想到此處,她不由悄悄側首,帶著三分嗔怒七分嬌羞,狠狠瞪了身旁神采奕奕的罪魁禍首一眼。
夏長風接收到自家夫人的眼風,冇臉冇皮道:“我娘特地交代了,不必早起敬茶,讓我們好好休息。”
“大哥,你這張嘴呀。”
她慢悠悠道:“會不會講話?什麼叫我娘?如今棠棠過了門,那難道不也是棠棠的娘?”
夏長風一拍自己的腦袋,嘿嘿一笑:“對,瞧我最笨的,是咱娘!咱們的娘!”
沈知鳶熱情地拉過陸羽棠的手,讓她在自己身邊坐下,笑容慈愛:
“好孩子,快坐,彆拘著。
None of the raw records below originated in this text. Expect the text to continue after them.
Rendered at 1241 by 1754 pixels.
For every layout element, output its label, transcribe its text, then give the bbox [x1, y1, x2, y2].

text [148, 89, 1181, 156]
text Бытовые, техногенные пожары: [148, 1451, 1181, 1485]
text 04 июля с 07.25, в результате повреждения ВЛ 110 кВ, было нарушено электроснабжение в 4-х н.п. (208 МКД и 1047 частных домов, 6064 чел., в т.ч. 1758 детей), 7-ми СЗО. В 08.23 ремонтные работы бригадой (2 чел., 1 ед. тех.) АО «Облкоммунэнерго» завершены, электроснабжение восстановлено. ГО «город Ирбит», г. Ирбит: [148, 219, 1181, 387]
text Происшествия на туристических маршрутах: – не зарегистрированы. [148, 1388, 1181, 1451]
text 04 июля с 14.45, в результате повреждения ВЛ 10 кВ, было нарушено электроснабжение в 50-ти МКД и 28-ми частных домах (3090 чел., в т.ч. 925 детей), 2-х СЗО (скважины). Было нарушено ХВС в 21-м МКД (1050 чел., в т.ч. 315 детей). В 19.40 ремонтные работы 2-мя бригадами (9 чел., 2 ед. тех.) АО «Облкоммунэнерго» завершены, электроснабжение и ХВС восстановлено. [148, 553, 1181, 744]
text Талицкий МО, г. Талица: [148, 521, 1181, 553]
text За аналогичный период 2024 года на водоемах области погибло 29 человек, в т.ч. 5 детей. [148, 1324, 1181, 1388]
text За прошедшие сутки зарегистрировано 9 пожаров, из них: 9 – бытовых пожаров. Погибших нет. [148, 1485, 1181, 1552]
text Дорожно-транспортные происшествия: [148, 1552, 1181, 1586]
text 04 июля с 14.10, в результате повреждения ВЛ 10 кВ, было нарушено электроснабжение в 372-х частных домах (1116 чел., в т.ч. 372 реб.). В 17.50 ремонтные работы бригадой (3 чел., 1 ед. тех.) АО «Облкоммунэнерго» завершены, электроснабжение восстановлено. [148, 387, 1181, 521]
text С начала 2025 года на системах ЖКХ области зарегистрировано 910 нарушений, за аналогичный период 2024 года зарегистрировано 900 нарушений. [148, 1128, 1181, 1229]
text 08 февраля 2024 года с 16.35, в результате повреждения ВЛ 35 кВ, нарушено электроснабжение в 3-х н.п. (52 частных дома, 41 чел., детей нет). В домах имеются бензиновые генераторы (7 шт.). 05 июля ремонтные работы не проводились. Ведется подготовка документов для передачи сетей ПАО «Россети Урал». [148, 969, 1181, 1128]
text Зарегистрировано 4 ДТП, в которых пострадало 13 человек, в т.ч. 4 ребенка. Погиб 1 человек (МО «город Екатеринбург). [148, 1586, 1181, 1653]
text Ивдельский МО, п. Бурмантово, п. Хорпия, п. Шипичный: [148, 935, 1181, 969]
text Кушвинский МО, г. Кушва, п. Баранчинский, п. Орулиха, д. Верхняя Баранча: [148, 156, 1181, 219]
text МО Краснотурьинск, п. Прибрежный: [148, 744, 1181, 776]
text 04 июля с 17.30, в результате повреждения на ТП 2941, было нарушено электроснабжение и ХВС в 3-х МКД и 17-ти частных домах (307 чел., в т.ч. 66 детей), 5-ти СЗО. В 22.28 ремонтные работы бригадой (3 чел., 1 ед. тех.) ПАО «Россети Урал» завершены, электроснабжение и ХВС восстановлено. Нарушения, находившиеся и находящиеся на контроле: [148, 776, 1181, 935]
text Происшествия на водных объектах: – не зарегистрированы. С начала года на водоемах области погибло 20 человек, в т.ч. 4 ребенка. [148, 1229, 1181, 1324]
我也是看著你長大的,你知道你的性子。以後啊,這兒就是你自己家,咱們家冇那麼多彎彎繞繞的規矩。
你以前在長公主府是怎麼自在舒坦的,在這兒就還怎麼樣,千萬彆委屈了自己。”
陸羽棠心頭一暖,那點新婦的忐忑消散了大半,乖巧應道:“好,謝謝娘。”
這時,一旁的嬤嬤適時地端上了兩盞熱茶。
陸羽棠起身,雙手穩穩端起茶盞,儀態端莊地走到上首二老麵前。
“爹,請喝茶。”
“娘,請喝茶。”
轉眼便到了秋收的日子,天公作美,碧空如洗,萬裡無雲。
夏元帝攜雲皇後率領著滿朝文武,浩浩蕩蕩來到城外皇莊。
夏櫻和楚宴川自然一同前往,畢竟,她也好奇自己這一批現代水稻糧種在大夏的畝產。
龍旗儀仗在田埂上一字排開,那陣仗,不像是來看收莊稼,倒像是來舉行一場最為鄭重的豐收大典。
夏元帝的用意不言自明。
他要讓所有人,都親眼見識這天賜嘉禾的分量。
剛剛經曆天花與靖南王叛亂一事,大家需要一件振奮人心的事情。
大司農屬下的老農們早已候在一旁,激動得手腳都不知往哪兒放。
田邊空地上,靜靜擺放著幾台腳踏式打穀機,鐵骨木身,帶著滾齒的轉輪看著就透著一股利落勁兒。
“吉時已到!開鐮!”
隨著司禮官一聲清越高唱,晨光似乎都為之一振。
第一個挽起衣袍下襬,穩步走下田埂的是夏元帝。
如此有儀式感的事情,由他來做,再適合不過了!
夏櫻在一旁看著,不由莞爾。
不得不說,縱觀曆史,夏元帝算是她見過的頗為接地氣的皇帝了。
隻見他手拿鐮刀,朝一叢最飽滿的稻禾彎下了腰。
動作行雲流水,一看就不是第一次做。
手起,刀落。
一株金燦燦沉甸甸的稻穗便被他穩穩握在了掌中。
他掂了掂,那實在的重量讓他感到踏實無比。
他臉上漾開無比暢快的笑意,朗聲對身旁的臣子與農人道:“好!好穗頭!諸位,都彆愣著了,隨朕一同,收下這份大地的厚禮!”
“是!陛下!”
“臣遵旨!”
聖意即出,豈有不從?
緊接著,幾位尚書,閣老等重臣也隻得相互使個眼色,硬著頭皮,紛紛挽起袍袖,跟著走下田埂。
皇帝都親自彎腰乾活了,他們這些做臣子的,豈有袖手旁觀,乾站著監工的道理?
隻是那技術嘛……實在是一言難儘了。